The U.S. Geological Survey's Hawaiian Volcano Observatory announced Tuesday that the alert level for the Big Island volcano has been lowered from "advisory" to "normal," the Hawaii Tribune-Herald reported.
The volcano has returned to a non-eruptive, state following the eruption in the lower East Rift Zone that began last May, according to the observatory. Lava flows from the eruption destroyed more than 700 homes and covered nearly 14 square miles (36 square kilometers).
"Monitoring data over the past eight months have shown relatively low rates of seismicity, deformation, and gas emission at the summit and East Rift Zone including the area of the 2018 eruption," the observatory said in a notice.

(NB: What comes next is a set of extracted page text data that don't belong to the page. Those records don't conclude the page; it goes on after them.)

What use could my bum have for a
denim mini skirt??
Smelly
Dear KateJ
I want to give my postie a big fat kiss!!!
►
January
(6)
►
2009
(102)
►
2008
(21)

The volcano's surface has not had active lava for those eight months, marking the longest period without an eruption in nearly four decades, the observatory said. The volcano went 17 months without an eruption starting in November 1979.
Seismic activity remains low, but the number of earthquakes occurring weekly is above levels before the 2018 eruption. The Observatory said most are aftershocks of the magnitude 6.9 quake that hit on May 4, 2018.
Based on past observations, the next eruption will likely be in the caldera, the observatory said. The next eruption in the rift zone could be in a decade or longer.